The hotel has been Johnson's dream since he was a teenager in 1968 and saw a hotel in Norfolk, Va., with a marina in front.
"That's what Duluth needs, something on the waterfront to attract people," Johnson said he thought at the time.
His will be the first large-scale hotel/marina in Duluth. The Waterfront Plaza in Canal Park has room for about 15 boats to dock behind it.
Architectural plans for Johnson's project were submitted to the city June 1, replacing an earlier, foiled plan for a four-story, $7.5 million, 53-room hotel between Lake and Minnesota avenues. That was blocked in January when the City Council changed the zoning on part of Johnson's property to residential.
His current plan, on a smaller footprint by the marina, is bigger and more expensive.
"In order to do a project you need to get a return on it," said Johnson, who has a team of partners in the project. "You need 'x' amount of rooms to pay for it. The footprint we can build on was small. We had to (build) up to pay for it. And when you go up, it costs more."

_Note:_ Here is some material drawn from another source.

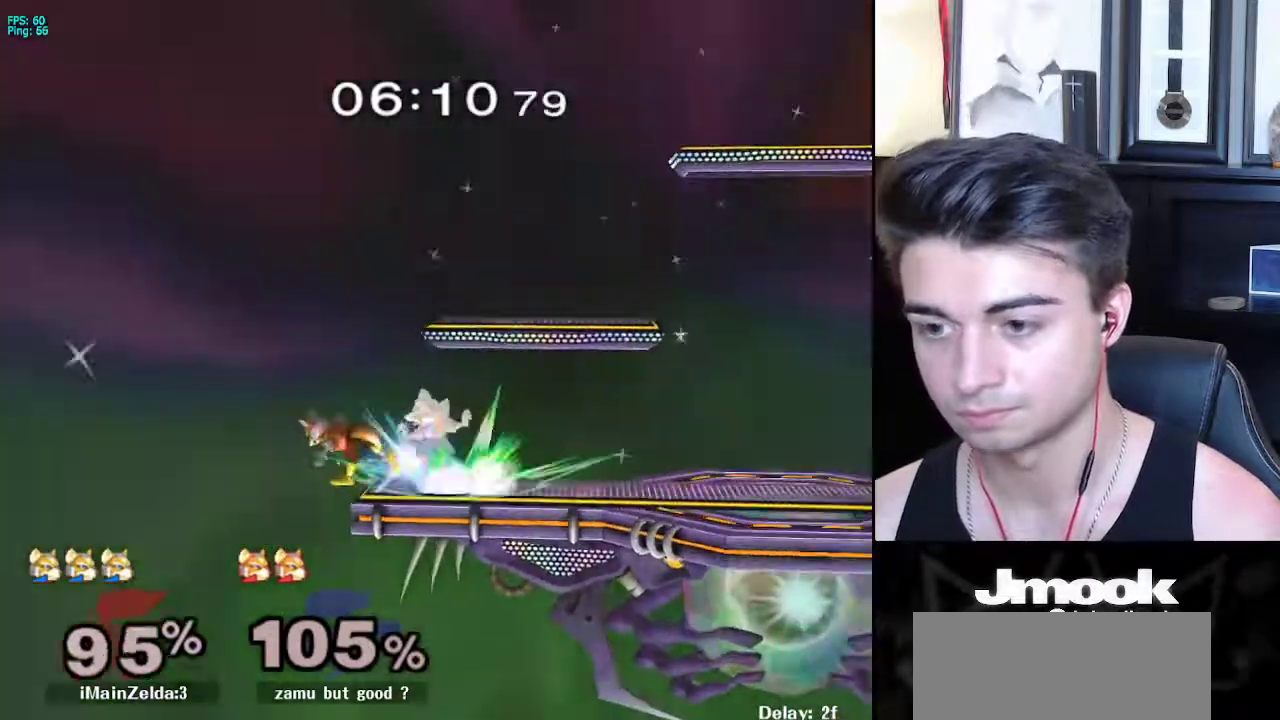
{"buttons": [], "left_stick": "right", "right_stick": "center", "events": [[167, "left_stick", "down"], [217, "right_stick", "right"], [300, "right_stick", "center"], [483, "left_stick", "right"]]}
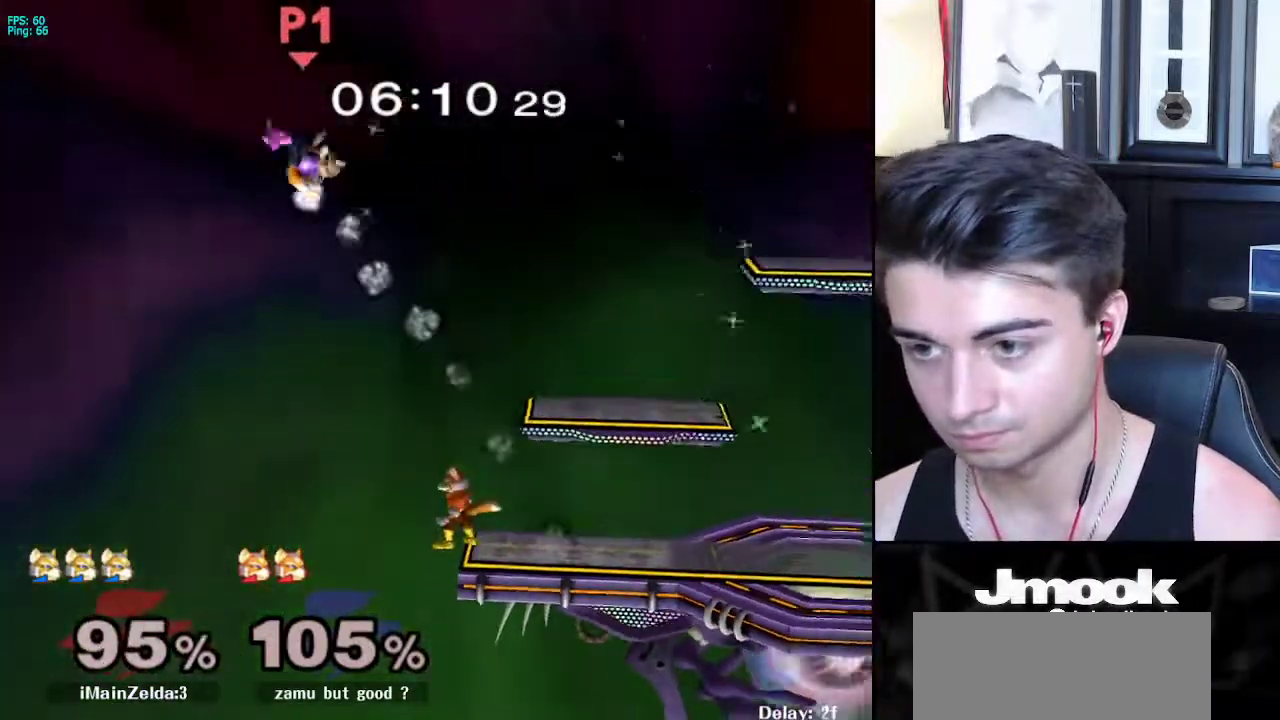
{"buttons": [], "left_stick": "right", "right_stick": "center", "events": []}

Nearby residents have expressed concerns about traffic and congestion, emergency response and whether there would be sufficient parking.
But most have opposed the sheer size of the structure on the freshwater sandbar and in their older residential neighborhood.
Jeff Stuermer, who lives 300 feet from the project, said most of his neighbors are in the same camp.
"None of us thinks it's a good idea, but we were resigned to the fact that this is going to happen," he said. "The biggest thing we're upset about is the height of the hotel -- 118 feet is just shocking."
Said neighbor Kevin Kelleher: "Think of it, a nine-story building a block away from your house."
But it's more than that, Kelleher said.
"As a longtime Duluthian, how can you not be opposed to such a radical change to Park Point?" he said. "It's not the business, it's not the project, it's the scale of the project, and it's lack of fit for the location."
But the project complies with the City's Uniform Development Code, up to the 120-foot height limit for Park Point structures. And that's why the commission approved the plan, said member Heather Rand. She noted that the commission required the hotel be positioned so that the view of those driving by is obstructed as little as possible.
Moreover, the project is an opportunity for Duluth to tap into marina traffic it's been missing and helps marina operators stay in business, she said.